Prominent Republicans who signed the brief include Minority Whip Steve Scalise (La.); Representative Jim Jordan (Ohio), the ranking member of the House Judiciary Committee; Representative Andy Biggs (Ariz.), chair of the Freedom Caucus; and Representative Jim Banks (Ind.), the incoming Republican Study Committee chairman.

Notably absent among the signatures were House Minority Leader Kevin McCarthy (Calif.) and GOP Conference Chairwoman Liz Cheney (Wy.). McCarthy twice on Thursday declined to comment when asked by reporters if he supports the lawsuit.

“The president has a right for every legal challenge to be heard. He has the right to go to the Supreme Court with it, yes,” McCarthy said.

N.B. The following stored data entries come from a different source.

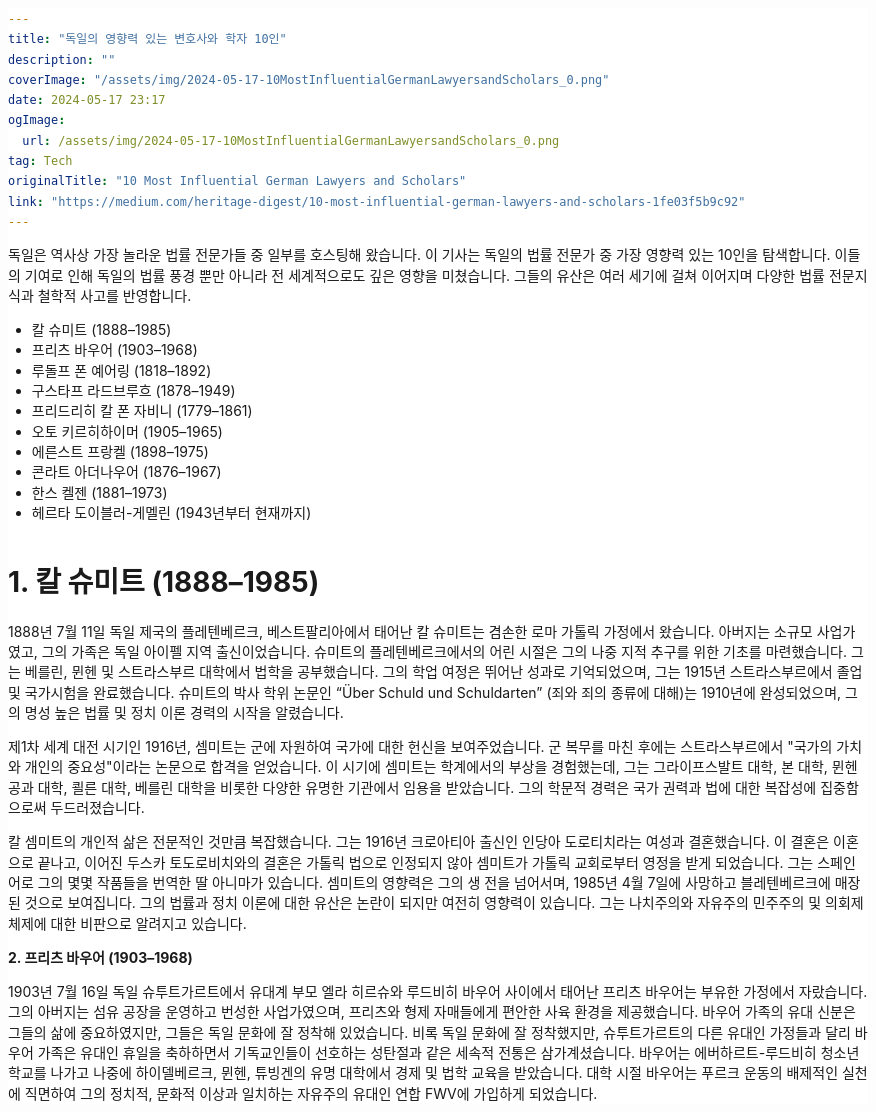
```yaml
---
title: "독일의 영향력 있는 변호사와 학자 10인"
description: ""
coverImage: "/assets/img/2024-05-17-10MostInfluentialGermanLawyersandScholars_0.png"
date: 2024-05-17 23:17
ogImage: 
  url: /assets/img/2024-05-17-10MostInfluentialGermanLawyersandScholars_0.png
tag: Tech
originalTitle: "10 Most Influential German Lawyers and Scholars"
link: "https://medium.com/heritage-digest/10-most-influential-german-lawyers-and-scholars-1fe03f5b9c92"
---
```



독일은 역사상 가장 놀라운 법률 전문가들 중 일부를 호스팅해 왔습니다. 이 기사는 독일의 법률 전문가 중 가장 영향력 있는 10인을 탐색합니다. 이들의 기여로 인해 독일의 법률 풍경 뿐만 아니라 전 세계적으로도 깊은 영향을 미쳤습니다. 그들의 유산은 여러 세기에 걸쳐 이어지며 다양한 법률 전문지식과 철학적 사고를 반영합니다.

- 칼 슈미트 (1888–1985)
- 프리츠 바우어 (1903–1968)
- 루돌프 폰 예어링 (1818–1892)
- 구스타프 라드브루흐 (1878–1949)
- 프리드리히 칼 폰 자비니 (1779–1861)
- 오토 키르히하이머 (1905–1965)
- 에른스트 프랑켈 (1898–1975)
- 콘라트 아더나우어 (1876–1967)
- 한스 켈젠 (1881–1973)
- 헤르타 도이블러-게멜린 (1943년부터 현재까지)

# 1. 칼 슈미트 (1888–1985)

1888년 7월 11일 독일 제국의 플레텐베르크, 베스트팔리아에서 태어난 칼 슈미트는 겸손한 로마 가톨릭 가정에서 왔습니다. 아버지는 소규모 사업가였고, 그의 가족은 독일 아이펠 지역 출신이었습니다. 슈미트의 플레텐베르크에서의 어린 시절은 그의 나중 지적 추구를 위한 기초를 마련했습니다. 그는 베를린, 뮌헨 및 스트라스부르 대학에서 법학을 공부했습니다. 그의 학업 여정은 뛰어난 성과로 기억되었으며, 그는 1915년 스트라스부르에서 졸업 및 국가시험을 완료했습니다. 슈미트의 박사 학위 논문인 “Über Schuld und Schuldarten” (죄와 죄의 종류에 대해)는 1910년에 완성되었으며, 그의 명성 높은 법률 및 정치 이론 경력의 시작을 알렸습니다.

<div class="content-ad"></div>

제1차 세계 대전 시기인 1916년, 셈미트는 군에 자원하여 국가에 대한 헌신을 보여주었습니다. 군 복무를 마친 후에는 스트라스부르에서 "국가의 가치와 개인의 중요성"이라는 논문으로 합격을 얻었습니다. 이 시기에 셈미트는 학계에서의 부상을 경험했는데, 그는 그라이프스발트 대학, 본 대학, 뮌헨 공과 대학, 쾰른 대학, 베를린 대학을 비롯한 다양한 유명한 기관에서 임용을 받았습니다. 그의 학문적 경력은 국가 권력과 법에 대한 복잡성에 집중함으로써 두드러졌습니다.

칼 셈미트의 개인적 삶은 전문적인 것만큼 복잡했습니다. 그는 1916년 크로아티아 출신인 인당아 도로티치라는 여성과 결혼했습니다. 이 결혼은 이혼으로 끝나고, 이어진 두스카 토도로비치와의 결혼은 가톨릭 법으로 인정되지 않아 셈미트가 가톨릭 교회로부터 영정을 받게 되었습니다. 그는 스페인어로 그의 몇몇 작품들을 번역한 딸 아니마가 있습니다. 셈미트의 영향력은 그의 생 전을 넘어서며, 1985년 4월 7일에 사망하고 블레텐베르크에 매장된 것으로 보여집니다. 그의 법률과 정치 이론에 대한 유산은 논란이 되지만 여전히 영향력이 있습니다. 그는 나치주의와 자유주의 민주주의 및 의회제 체제에 대한 비판으로 알려지고 있습니다.

**2. 프리츠 바우어 (1903–1968)**

1903년 7월 16일 독일 슈투트가르트에서 유대계 부모 엘라 히르슈와 루드비히 바우어 사이에서 태어난 프리츠 바우어는 부유한 가정에서 자랐습니다. 그의 아버지는 섬유 공장을 운영하고 번성한 사업가였으며, 프리츠와 형제 자매들에게 편안한 사육 환경을 제공했습니다. 바우어 가족의 유대 신분은 그들의 삶에 중요하였지만, 그들은 독일 문화에 잘 정착해 있었습니다. 비록 독일 문화에 잘 정착했지만, 슈투트가르트의 다른 유대인 가정들과 달리 바우어 가족은 유대인 휴일을 축하하면서 기독교인들이 선호하는 성탄절과 같은 세속적 전통은 삼가계셨습니다. 바우어는 에버하르트-루드비히 청소년학교를 나가고 나중에 하이델베르크, 뮌헨, 튜빙겐의 유명 대학에서 경제 및 법학 교육을 받았습니다. 대학 시절 바우어는 푸르크 운동의 배제적인 실천에 직면하여 그의 정치적, 문화적 이상과 일치하는 자유주의 유대인 연합 FWV에 가입하게 되었습니다.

The Trump campaign is also on board with the lawsuit; the president has reportedly asked Senator Ted Cruz, a former Texas solicitor general, to argue the latest case before the Supreme Court.

But not all Republicans on Capitol Hill are on board. “Respectfully, I will not join because I believe the case itself represents a dangerous violation of federalism and sets a precedent to have one state asking federal courts to police the voting procedures of other states,” wrote Representative Chip Roy (R-Texas) in a series of tweets.

Senator John Cornyn of Texas, a member of the GOP leadership team, has also questioned the lawsuit’s merit. “You know, it’s very unusual because when a state sues a state, the Supreme Court of the United States has original jurisdiction,” Cornyn told CNN, “so you don’t have to go through the ordinary procedure. I read just the summary of it, and I frankly struggle to understand the legal theory of it.”

Texas Attorney General Ken Paxton sued on Tuesday on behalf of Texas and 18 other states, including Florida, Utah, South Carolina, and West Virginia. Arizona Attorney General Mark Brnovich (R) filed a separate brief in support of the case.

“Using the COVID-19 pandemic as a justification, government officials in the defendant states of Georgia, Michigan, and Wisconsin, and the Commonwealth of Pennsylvania (collectively, ‘Defendant States’), usurped their legislatures’ authority and unconstitutionally revised their state’s election statutes,” reads the suit, which, because it involves one state suing another, has original jurisdiction in the U.S. Supreme Court.

“They accomplished these statutory revisions through executive fiat or friendly lawsuits, thereby weakening ballot integrity,” Paxton added, and went on to call on the high court to “declare that any electoral college votes cast by such presidential electors appointed in Defendant States Pennsylvania, Georgia, Michigan, and Wisconsin are in violation of the Electors Clause and the Fourteenth Amendment of the U.S. Constitution and cannot be counted.”

What makes this case favorable for the president and his supporters is that it deals with questions of constitutionality, rather than tackling the subject of voter fraud directly, something the justices on the Supreme Court were likely loath to do. Furthermore, the fact that the Supreme Court has original jurisdiction here removes the potential delay of having to go through a lengthy appeals process in lower courts.

The mainstream media has tried its best to sweep this story under the rug. Now that they find themselves forced to cover it due to all the states that have joined the suit and the members of Congress who signed onto the brief, they want only to paint it as ludicrous, as in a CNN article titled “Why this Texas ‘election fraud’ lawsuit is a total and complete joke.”

It remains to be seen who will really have the last laugh when this is all through.